• [Problem description]: What you return must be the lines of the data that hold the word "Forests".
▼
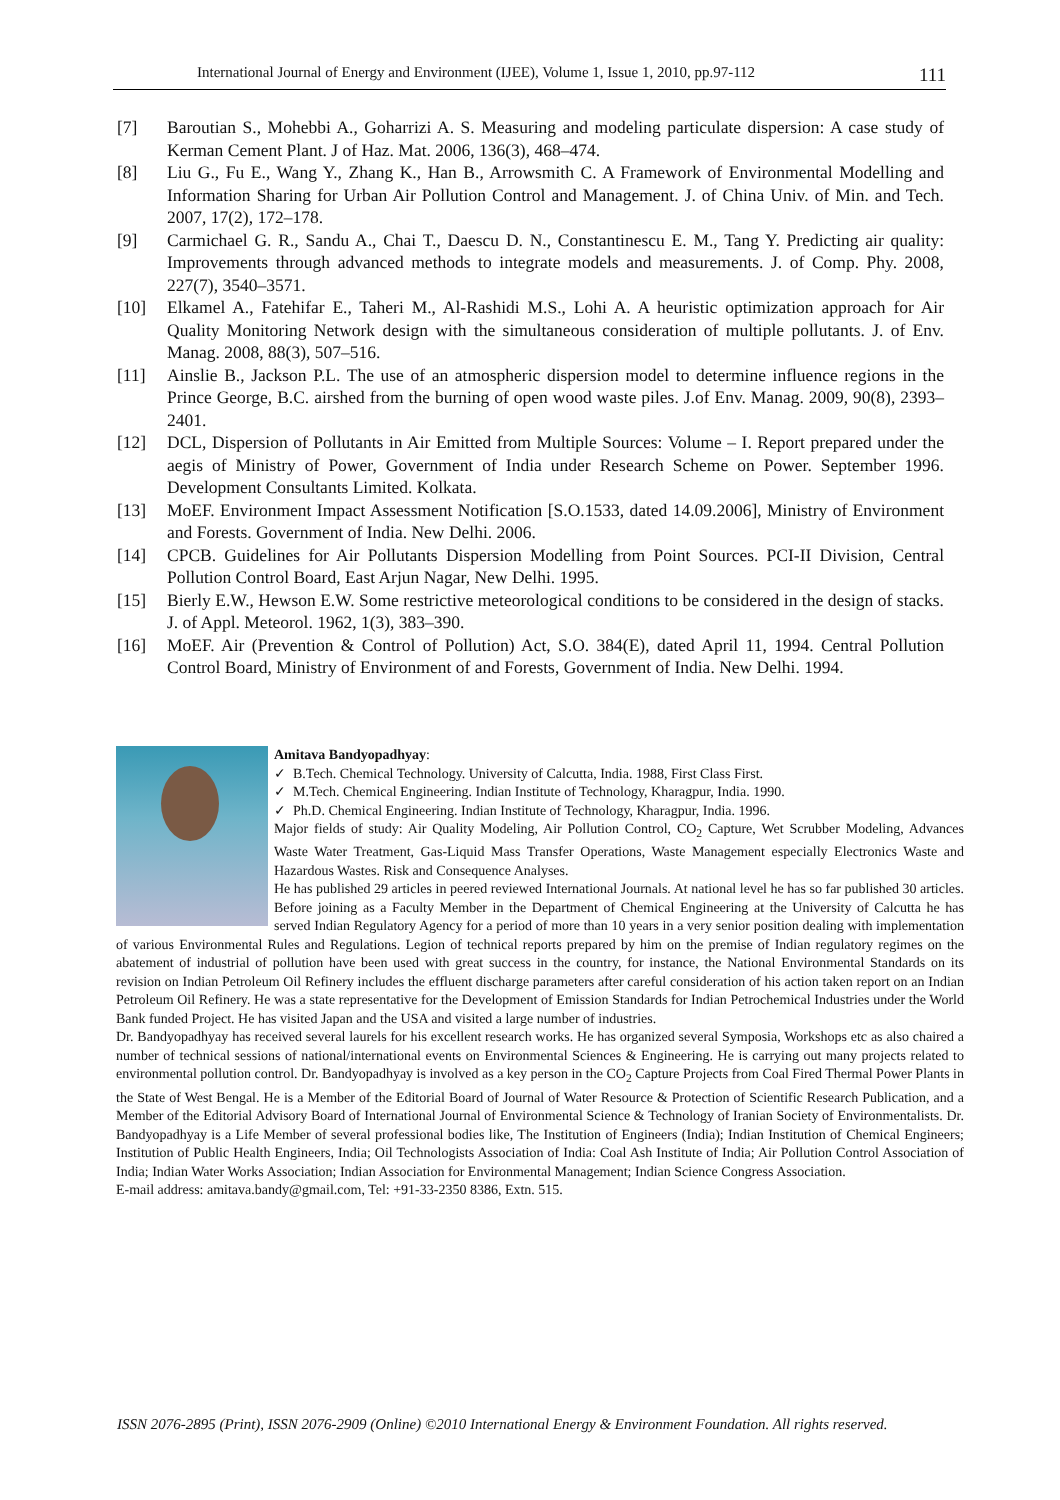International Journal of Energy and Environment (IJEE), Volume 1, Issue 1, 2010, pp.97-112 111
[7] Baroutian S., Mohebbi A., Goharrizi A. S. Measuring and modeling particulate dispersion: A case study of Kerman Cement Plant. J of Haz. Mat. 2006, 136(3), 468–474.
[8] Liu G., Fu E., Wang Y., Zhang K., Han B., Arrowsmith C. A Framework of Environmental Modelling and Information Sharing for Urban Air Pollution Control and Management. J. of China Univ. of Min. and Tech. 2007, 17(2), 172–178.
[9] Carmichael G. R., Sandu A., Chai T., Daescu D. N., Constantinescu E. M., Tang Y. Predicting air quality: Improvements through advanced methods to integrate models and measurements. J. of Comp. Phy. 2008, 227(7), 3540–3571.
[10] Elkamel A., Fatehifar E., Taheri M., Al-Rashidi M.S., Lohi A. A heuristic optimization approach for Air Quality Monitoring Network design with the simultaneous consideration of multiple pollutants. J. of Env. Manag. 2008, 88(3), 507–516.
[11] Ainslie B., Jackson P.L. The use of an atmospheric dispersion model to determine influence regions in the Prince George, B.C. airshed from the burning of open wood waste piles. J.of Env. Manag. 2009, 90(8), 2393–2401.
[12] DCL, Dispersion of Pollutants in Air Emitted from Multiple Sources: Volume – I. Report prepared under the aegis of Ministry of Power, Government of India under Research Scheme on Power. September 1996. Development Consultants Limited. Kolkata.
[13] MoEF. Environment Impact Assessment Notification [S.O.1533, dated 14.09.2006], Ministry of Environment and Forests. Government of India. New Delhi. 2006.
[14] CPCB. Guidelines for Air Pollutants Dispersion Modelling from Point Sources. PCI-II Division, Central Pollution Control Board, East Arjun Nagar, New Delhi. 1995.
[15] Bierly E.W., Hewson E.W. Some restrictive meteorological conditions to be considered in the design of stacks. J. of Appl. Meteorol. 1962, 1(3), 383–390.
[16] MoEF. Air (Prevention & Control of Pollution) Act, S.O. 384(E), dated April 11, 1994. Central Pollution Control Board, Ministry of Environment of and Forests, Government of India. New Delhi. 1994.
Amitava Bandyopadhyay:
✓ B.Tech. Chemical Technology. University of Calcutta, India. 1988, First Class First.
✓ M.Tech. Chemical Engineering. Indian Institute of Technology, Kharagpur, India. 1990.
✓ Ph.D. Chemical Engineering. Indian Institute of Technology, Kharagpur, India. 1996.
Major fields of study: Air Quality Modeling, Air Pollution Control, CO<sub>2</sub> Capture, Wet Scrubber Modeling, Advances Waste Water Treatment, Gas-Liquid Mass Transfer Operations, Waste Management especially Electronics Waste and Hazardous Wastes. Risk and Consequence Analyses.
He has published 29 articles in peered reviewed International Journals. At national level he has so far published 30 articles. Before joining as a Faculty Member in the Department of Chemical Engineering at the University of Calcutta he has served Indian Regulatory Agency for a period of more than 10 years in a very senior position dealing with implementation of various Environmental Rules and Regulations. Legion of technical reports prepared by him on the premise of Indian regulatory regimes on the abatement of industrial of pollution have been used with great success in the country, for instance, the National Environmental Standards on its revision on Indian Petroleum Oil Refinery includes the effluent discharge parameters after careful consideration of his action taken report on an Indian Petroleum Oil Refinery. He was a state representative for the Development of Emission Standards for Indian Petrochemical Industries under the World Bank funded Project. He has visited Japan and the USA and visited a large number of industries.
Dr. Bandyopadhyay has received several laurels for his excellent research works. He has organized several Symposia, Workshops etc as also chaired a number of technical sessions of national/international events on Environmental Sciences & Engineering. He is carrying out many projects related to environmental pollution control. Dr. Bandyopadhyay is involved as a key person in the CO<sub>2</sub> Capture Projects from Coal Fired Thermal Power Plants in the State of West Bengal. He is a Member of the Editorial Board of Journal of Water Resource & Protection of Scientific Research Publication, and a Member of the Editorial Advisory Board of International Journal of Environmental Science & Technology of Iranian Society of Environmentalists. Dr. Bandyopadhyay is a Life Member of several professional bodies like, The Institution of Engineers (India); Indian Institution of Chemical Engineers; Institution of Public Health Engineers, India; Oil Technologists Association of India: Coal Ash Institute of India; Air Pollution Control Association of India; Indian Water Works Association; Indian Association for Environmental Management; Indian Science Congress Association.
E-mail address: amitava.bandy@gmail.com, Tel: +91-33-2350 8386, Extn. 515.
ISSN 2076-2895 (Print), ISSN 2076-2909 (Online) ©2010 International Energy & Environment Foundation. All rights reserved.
▲
• [Answer to the exercise]:
[13] MoEF. Environment Impact Assessment Notification [S.O.1533, dated 14.09.2006], Ministry of Environment and Forests. Government of India. New Delhi. 2006.
[16] MoEF. Air (Prevention & Control of Pollution) Act, S.O. 384(E), dated April 11, 1994. Central Pollution Control Board, Ministry of Environment of and Forests, Government of India. New Delhi. 1994.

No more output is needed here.